Text:
════

Post by Butterflyblue » Sat Dec 01, 2018 11:29 am

Family daycare fees vary depending on range of factors,
this is basic run down of how it all works:

SCHEME
A FDC educator cannot work for themselves they must work for an approved provider with a scheme (service).

FEES
A scheme will usually have one of two fee schedules for their educators:
A set range – A minimum and or maximum hourly fee range for example $5.00-$10.00 an hour per child
OR
Educator fees – Each individual educator will set their own fees as they see fit. This is usually a set price for example $8 an hour per child

If there is a fee range an educator must set their hourly fee within the range. Individual educator fees vary depending on the educator


LEVIES
All schemes will charge an administration levy
The administration levy covers various costs. This levy is paid by the parent
Some schemes may charge an educator levy is also.

════

Problems to solve:
A. Answer these from the family daycare fees post:
(i) Whom must an FDC educator work for?
(ii) Who pays the administration levy?
(iii) What example hourly rate is given for fees that an educator sets individually?
B. Reproduce the family daycare fees post starting at "Family daycare fees" and ending at "a scheme (service).".
C. Continue the family daycare fees post from its last sentence.

Data section:
════

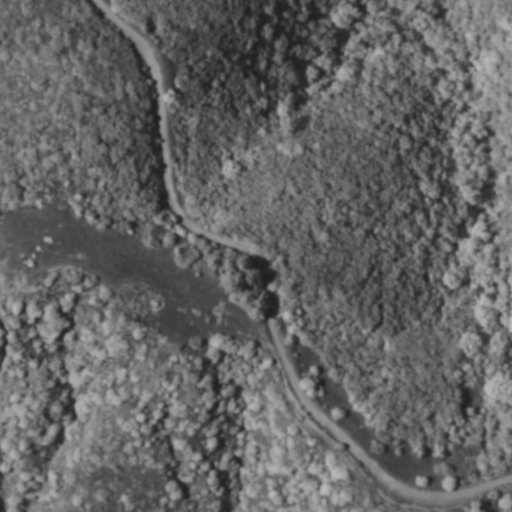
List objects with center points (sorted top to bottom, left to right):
road: (146, 275)
road: (269, 287)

════

Final results:
A.
(i) An approved provider with a scheme (service).
(ii) The parent.
(iii) $8 an hour per child.

B.
Family daycare fees vary depending on range of factors,
this is basic run down of how it all works:

SCHEME
A FDC educator cannot work for themselves they must work for an approved provider with a scheme (service).

C.
The purpose of this levy can be to cover the cost of training or provide paperwork etc

REMUNERATION
The educators remuneration or their actual earnings will be the hourly fee minus any levies
For example
the hourly fee is $8 per child per hour
the administration levy is $1 and the educator levy
is .50, totaling $1.50
8-1.50= remuneration
= $6.50 per child per hour
Your remuneration, number of days a week you wish to work and the number of children and hours you will have them for will give a rough estimate of annual income.
Remember there are deductions available, talk with your tax accountant or an accountant that specializes in fdc to learn more on what claims can be made on expenses. This will give you a clear idea of what to expect and how to manage budgets.

STANDARD,MINIMUM CARE HOURS & EXTRAS
Standard hours exist in most scheme policies, so for example 8AM-5PM or something similar. Outside of these times, overnight, on weekends, public holidays etc the hourly rate will be more.
Minimum hour policies can vary from scheme to scheme.
Some schemes will allow educators to set minimum hours, others will not.
Generally in family daycare food and drink, nappies, wipes etc are provided by the parent.
Some educators will provide the above, but most schemes prefer to have these as additional costs on top of an hourly fee the same as transport to and from kinder or school costs extra. The scheme sets the policy on all of the above and educators must adhere to the policies.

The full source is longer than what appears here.